PROMPT — In the entries that follow, find the line containing "年末年始の営業について 2022-2023" and the line containing "Поряд із гімназією у Києві батьки школярів", then retype exactly the lines from the first through the second, pictures excluded.

——

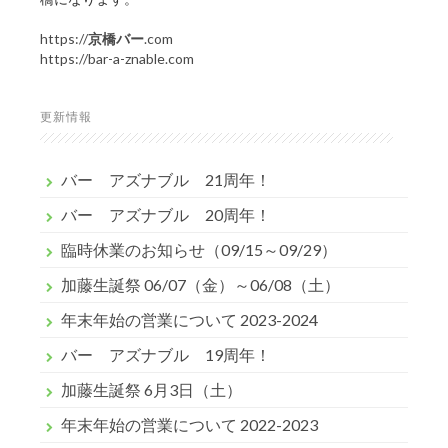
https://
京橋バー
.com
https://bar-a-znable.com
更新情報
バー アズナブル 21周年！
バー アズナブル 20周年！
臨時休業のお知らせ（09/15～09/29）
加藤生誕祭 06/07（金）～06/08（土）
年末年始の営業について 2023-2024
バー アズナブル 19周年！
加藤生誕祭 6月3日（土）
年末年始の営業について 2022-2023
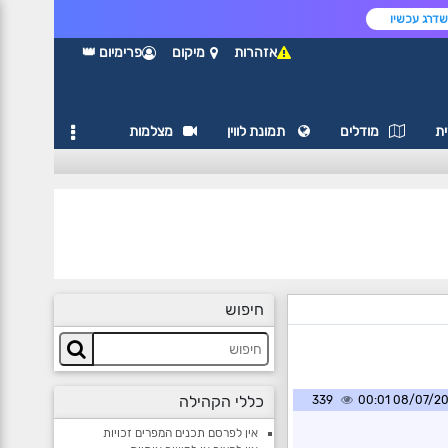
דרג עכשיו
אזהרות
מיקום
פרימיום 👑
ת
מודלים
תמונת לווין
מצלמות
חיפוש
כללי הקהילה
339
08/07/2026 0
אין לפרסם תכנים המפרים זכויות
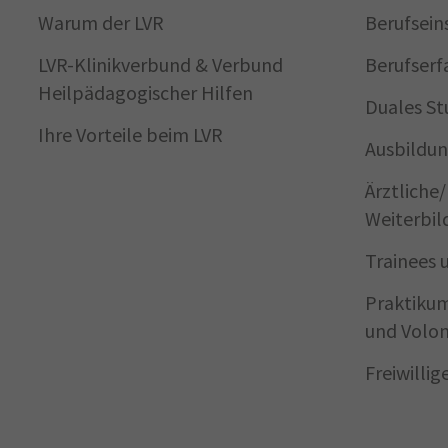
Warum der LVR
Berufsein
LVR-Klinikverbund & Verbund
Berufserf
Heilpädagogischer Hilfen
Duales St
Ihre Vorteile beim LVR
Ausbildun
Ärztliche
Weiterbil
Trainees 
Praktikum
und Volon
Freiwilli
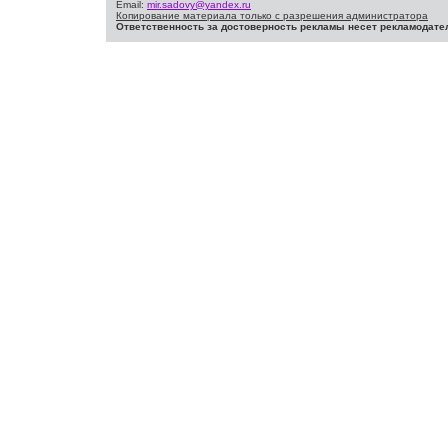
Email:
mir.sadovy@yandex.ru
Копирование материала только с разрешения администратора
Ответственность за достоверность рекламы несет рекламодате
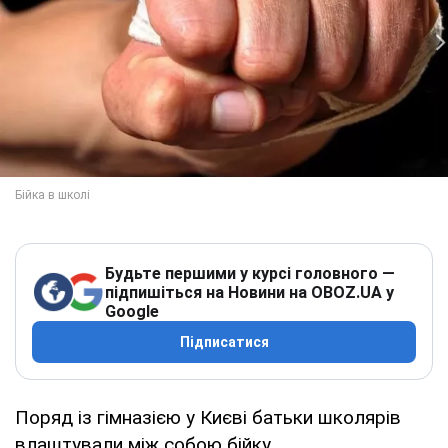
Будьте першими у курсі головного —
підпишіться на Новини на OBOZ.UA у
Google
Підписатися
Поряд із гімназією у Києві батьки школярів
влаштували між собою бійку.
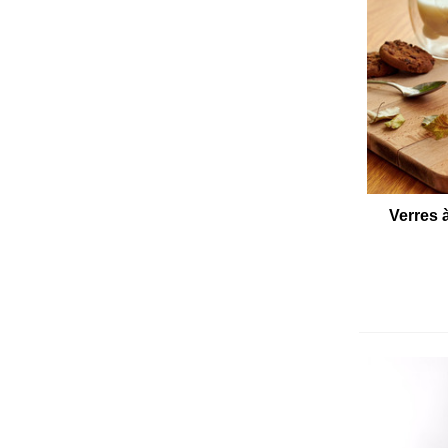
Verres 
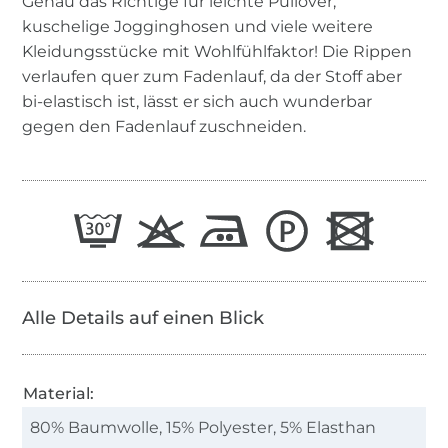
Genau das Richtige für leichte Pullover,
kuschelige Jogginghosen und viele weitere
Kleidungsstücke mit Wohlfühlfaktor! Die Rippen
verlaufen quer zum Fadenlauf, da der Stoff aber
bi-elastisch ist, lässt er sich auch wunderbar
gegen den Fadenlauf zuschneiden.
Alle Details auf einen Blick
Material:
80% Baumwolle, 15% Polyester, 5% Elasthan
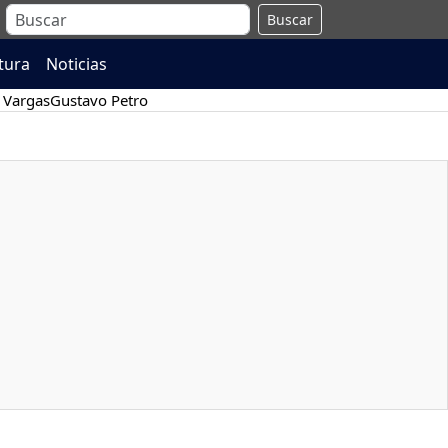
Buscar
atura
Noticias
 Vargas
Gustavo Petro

——

EXERCISE RESPONSE —
年末年始の営業について 2022-2023
דרג עכשיו
אזהרות
מיקום
פרימיום 👑
ת
מודלים
תמונת לווין
מצלמות
חיפוש
כללי הקהילה
339
08/07/2026 0
אין לפרסם תכנים המפרים זכויות
Warum der LVR
Berufsein
LVR-Klinikverbund & Verbund
Berufserf
Heilpädagogischer Hilfen
Duales St
Ihre Vorteile beim LVR
Ausbildun
Ärztliche
Weiterbil
Trainees 
Praktikum
und Volon
Freiwilli
Email:
mir.sadovy@yandex.ru
Копирование материала только с разрешения администратора
Ответственность за достоверность рекламы несет рекламодате
Будьте першими у курсі головного —
підпишіться на Новини на OBOZ.UA у
Google
Підписатися
Поряд із гімназією у Києві батьки школярів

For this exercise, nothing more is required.